Flora rolled up the short sleeve of her shirt. There were oval bruises on her bicep where someone had dug in their fingers.
“Oh, Flora,” Charlie breathed.
“I just want to get away.” Her voice was small, quiet in the tiny room. “I don’t want anybody mad at me. All I want is to be safe.”
Charlie thought about all the things that she should say—that as an officer of the court, she had an obligation to report the abuse, that they would go to the police station this minute and file a restraining order, that she would move heaven and earth to get Flora out of that shitty, cinder-block apartment—but every single solution had one horrible, underlying problem: where would Flora go?

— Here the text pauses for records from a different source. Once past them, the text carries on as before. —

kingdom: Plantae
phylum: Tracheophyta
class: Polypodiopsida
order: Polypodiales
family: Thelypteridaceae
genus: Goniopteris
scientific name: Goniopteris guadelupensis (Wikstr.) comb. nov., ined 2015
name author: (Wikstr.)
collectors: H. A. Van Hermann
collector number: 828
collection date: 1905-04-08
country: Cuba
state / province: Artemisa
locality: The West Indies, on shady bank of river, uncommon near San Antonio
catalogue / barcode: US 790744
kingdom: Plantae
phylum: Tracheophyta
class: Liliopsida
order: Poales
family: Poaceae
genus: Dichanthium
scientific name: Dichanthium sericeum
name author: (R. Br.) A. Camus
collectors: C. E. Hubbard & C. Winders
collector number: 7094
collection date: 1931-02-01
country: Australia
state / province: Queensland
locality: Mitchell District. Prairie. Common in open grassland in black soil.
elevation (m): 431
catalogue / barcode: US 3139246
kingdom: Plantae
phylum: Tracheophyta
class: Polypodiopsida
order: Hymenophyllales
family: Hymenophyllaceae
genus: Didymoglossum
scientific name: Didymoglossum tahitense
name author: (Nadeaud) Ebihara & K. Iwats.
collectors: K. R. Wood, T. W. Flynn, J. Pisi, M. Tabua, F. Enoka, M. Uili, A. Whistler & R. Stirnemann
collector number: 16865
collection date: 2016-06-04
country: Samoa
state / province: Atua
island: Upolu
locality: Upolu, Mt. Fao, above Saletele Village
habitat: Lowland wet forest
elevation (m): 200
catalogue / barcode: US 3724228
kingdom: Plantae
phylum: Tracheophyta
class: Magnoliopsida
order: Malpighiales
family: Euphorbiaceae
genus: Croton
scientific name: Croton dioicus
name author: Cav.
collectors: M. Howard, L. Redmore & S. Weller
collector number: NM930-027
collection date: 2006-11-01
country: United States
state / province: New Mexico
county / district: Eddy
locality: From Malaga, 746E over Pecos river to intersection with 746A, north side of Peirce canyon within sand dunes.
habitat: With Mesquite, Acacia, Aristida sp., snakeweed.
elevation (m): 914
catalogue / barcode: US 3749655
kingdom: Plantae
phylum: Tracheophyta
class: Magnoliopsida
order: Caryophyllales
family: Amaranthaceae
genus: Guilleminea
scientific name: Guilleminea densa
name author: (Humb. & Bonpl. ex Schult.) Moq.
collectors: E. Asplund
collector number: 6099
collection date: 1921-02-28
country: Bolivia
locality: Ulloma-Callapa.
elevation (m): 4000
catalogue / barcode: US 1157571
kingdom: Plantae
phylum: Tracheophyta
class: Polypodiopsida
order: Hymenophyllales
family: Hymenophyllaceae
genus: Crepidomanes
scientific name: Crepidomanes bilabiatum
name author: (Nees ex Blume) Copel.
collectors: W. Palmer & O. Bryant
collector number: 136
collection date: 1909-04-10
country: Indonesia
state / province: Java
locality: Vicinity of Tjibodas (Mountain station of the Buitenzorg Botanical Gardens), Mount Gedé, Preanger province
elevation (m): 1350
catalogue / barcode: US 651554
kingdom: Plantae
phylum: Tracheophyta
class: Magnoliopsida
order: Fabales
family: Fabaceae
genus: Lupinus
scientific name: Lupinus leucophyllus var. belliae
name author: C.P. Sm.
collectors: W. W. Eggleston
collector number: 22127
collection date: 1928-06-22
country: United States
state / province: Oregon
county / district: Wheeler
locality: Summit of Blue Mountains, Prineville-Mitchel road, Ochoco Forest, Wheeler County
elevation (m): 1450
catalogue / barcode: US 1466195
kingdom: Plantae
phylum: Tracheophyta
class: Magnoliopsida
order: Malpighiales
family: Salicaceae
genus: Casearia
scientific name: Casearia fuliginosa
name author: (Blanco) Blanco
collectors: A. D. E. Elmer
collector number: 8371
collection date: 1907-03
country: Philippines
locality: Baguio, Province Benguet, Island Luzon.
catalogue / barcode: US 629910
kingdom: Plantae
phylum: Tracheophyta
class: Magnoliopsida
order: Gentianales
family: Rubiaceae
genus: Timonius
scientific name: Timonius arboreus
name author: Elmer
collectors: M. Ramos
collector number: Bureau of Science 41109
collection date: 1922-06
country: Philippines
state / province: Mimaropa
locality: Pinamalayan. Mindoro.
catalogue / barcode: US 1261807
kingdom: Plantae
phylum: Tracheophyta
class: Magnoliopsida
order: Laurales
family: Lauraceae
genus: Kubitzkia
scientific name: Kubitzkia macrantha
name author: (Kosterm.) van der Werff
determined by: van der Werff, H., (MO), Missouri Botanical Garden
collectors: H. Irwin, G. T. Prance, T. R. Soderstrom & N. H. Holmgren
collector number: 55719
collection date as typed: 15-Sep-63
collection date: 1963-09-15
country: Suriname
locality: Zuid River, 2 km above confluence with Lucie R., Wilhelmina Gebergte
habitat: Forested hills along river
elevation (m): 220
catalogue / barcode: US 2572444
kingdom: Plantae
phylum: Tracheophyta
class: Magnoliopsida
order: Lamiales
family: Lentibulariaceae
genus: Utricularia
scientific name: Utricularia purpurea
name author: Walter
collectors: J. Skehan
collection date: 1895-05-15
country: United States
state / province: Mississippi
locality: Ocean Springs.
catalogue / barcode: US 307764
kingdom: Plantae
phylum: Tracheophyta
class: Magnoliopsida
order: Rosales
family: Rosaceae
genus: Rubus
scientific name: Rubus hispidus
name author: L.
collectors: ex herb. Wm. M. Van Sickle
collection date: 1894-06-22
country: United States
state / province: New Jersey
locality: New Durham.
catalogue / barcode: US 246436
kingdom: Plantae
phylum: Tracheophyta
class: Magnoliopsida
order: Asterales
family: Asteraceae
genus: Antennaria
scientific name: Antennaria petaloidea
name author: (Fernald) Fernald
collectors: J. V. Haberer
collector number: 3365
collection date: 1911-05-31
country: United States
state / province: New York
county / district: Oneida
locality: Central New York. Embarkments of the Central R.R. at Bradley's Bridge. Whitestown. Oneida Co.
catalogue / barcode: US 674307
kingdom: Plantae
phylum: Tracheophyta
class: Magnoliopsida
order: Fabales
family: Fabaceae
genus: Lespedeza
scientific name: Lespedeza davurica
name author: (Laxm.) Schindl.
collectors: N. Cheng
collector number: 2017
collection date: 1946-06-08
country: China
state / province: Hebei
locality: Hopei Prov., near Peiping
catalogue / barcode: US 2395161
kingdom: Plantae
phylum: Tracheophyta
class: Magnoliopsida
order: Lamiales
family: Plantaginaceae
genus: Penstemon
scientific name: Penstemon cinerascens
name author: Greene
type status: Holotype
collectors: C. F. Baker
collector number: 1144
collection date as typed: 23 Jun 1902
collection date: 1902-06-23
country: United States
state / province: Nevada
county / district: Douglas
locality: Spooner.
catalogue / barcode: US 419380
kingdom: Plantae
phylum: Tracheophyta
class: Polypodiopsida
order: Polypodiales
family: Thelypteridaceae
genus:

Not to the Pattersons. They would probably slam the door in her face.
Not into the system. Someone as gentle and naïve as Flora would likely disappear into the miasma of neglect—or worse.
Especially if the other kids found out about her trust fund.
“Flora—”
The door opened. Nancy poked her head into the bathroom.
Flora straightened quickly, putting a smile on her face, pretending like everything was okay, probably the same way she pretended every day of her life when someone asked her about her godawful grandparents. “What’s up?”
Nancy told Flora, “Oliver’s leaving, if you want to say goodbye.”
Flora started to go. Charlie grabbed her arm, then winced at the perceived pain because how many times had Flora been grabbed by Maude? Thrown around the room? Punched in the stomach?
?
?It’s okay, Miss Quinn,” Flora said. “I’ll figure a way out of this. You take care of your family.”
“No,” Charlie tried. “I want to help you. I can help you.”
Flora nodded, but she did not seem convinced. “Lemme go say goodbye to Ollie.”
“Then come back,” Charlie said. “Come right back and we’ll talk this out, okay?”